Read: Psalm 69; Psalm 45:8; Philippians 4:12 – 13
The Hebrew introduction to Psalm 69 says it is to the tune Shoshammim, which means “the lilies.” Psalm 45 was sung to this same tune. In Psalm 45 the setting of the lilies is in ivory palaces, full of gold, rejoicing, beauty, and blessing, where God’s presence is evident. In Psalm 69 the lilies are in the swamp, in a treacherous setting full of despair, rejection, injustice, and suffering where God seems absent. Evidently both settings are authentically Christian.
Think About It: What are some biblical examples of how God’s people experienced both the palace and the swamp? How have I experienced both? Where am I right now?
Prayer: For courage and faith to grow when the deep waters threaten to overflow.
Read: Psalm 69:4-6, 9, 21, 28
The Ethiopian eunuch asked Philip about the passage in Isaiah 53, “Is the prophet speaking of himself, or of someone else?” We might well ask the same question of David in Psalm 69. The correct answer would be “both.”
Think About It: Compare Psalm 69:4 with John 15:25; 69:5,6 with 2 Corinthians 5:21; 69:21 with Matthew 27:34, 48; 69:28 with Luke 23:34. Where is David speaking prophetically of Jesus? Where is he speaking only of his own experience?
Prayer: For my prayers to be as honest and as urgent as David’s prayer.
Read: Psalm 69:1 – 3, 8, 20 – 21
The experience David described in this psalm was that of the “deep waters,” the uncontrollable, overwhelming flood of circumstance that threatens to sweep us away and produces a sense of helplessness and hopelessness. David wanted to sense God’s presence, but hadn’t yet done so; he was aware of rejection, reproach, and abuse from others.
Think About It: What part or parts of David’s experience can I identify with? Where do I need help from God right now?
Prayer: Thanks to God because He is more powerful than the flood of waters.

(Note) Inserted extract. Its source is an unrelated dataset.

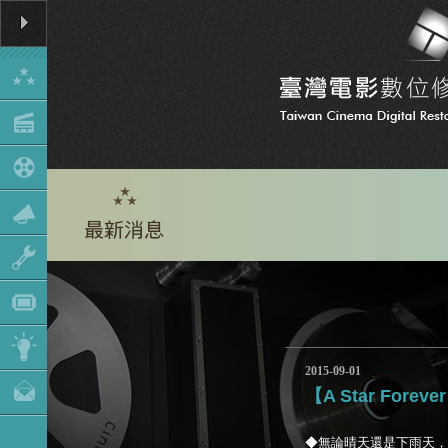
2015-09-01
【A Star Fo
◆無論晴天還是下雨天，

Read: Psalm 69:4, 9 – 11, 35:19; John 15:18, 25; Matthew 5:10 – 12
Anyone who is being overwhelmed by the flood, who feels like they are going down for the last time, is bound to ask, “Why is this happening to me?” David asked this, and pondered at least two answers. The first is that he was suffering because he was hated without cause– that is, without just cause. Because he was doing what was right– being zealous for God’s house, sorrowing for sin, fasting, giving evidence of true devotion and love for God– there were people who hated him. Eugene Petersen translates 69:9, “Because I’m madly in love with You, they blame me for everything they dislike about You.”
Think About It: Have I ever suffered for doing what was right? For standing up for Jesus? What does Jesus have to say about such suffering?
Prayer: Thank God for the privilege of suffering for the sake of Jesus.
Read: Psalm 69:5; Psalm 19:12; 2 Samuel 16:8 – 16
David was aware that his sufferings might have been the result of discipline for sin in his life. If this psalm refers to the time of Absalom’s rebellion, he must have been aware of how the example of his immorality had led to further immorality within his family in the matter of Amnon, which he then compounded with failure to discipline, which in turn led to Absalom’s murderous revenge and the ultimate rebellion. Even when no specific sin comes to mind, we cannot claim sinlessness; we may be blind to our own faults.
Think About It: Am I aware of ever having to suffer God’s discipline because of sin in my life? How have I responded to such discipline? How should I respond?
Prayer: Lord, cleanse me from secret faults; help me to bear Your discipline and be willing to be corrected.
Read: Psalm 69:13 – 19
How did David respond to the deep waters of overwhelming distress? As always, David cried out to God in prayer.
Think About It: On what did David base his appeal to God in Psalm 69:13 – 19? How might I use this basis in my own prayer life?
Prayer: Lord, please answer my prayers not for my sake, but for Your own sake!
Read: Psalm 69:6; 2 Samuel 12:13 – 14; Isaiah 52:5
David prayed that his experience of suffering would not discourage those who sought to trust the Lord. He mentioned this just after he had prayed about his sin, so he may have been thinking of how a bad example tends to discourage others– and he knew he had not always been a good example. He mentioned this just before reflecting on how he was suffering for his zeal for God, in which case those who were zealous for God might be discouraged, thinking of the kind of trouble righteous zeal might lead to. In either case, David’s argument with God seems to be that it is in God’s best interest to provide deliverance!
Think About It: What evidence did David have from his own experience that God was both willing and able to save him? Is there anything in my life that might give people an excuse to scoff at God?
Prayer: Lord, may my life be a credit to your grace and glory.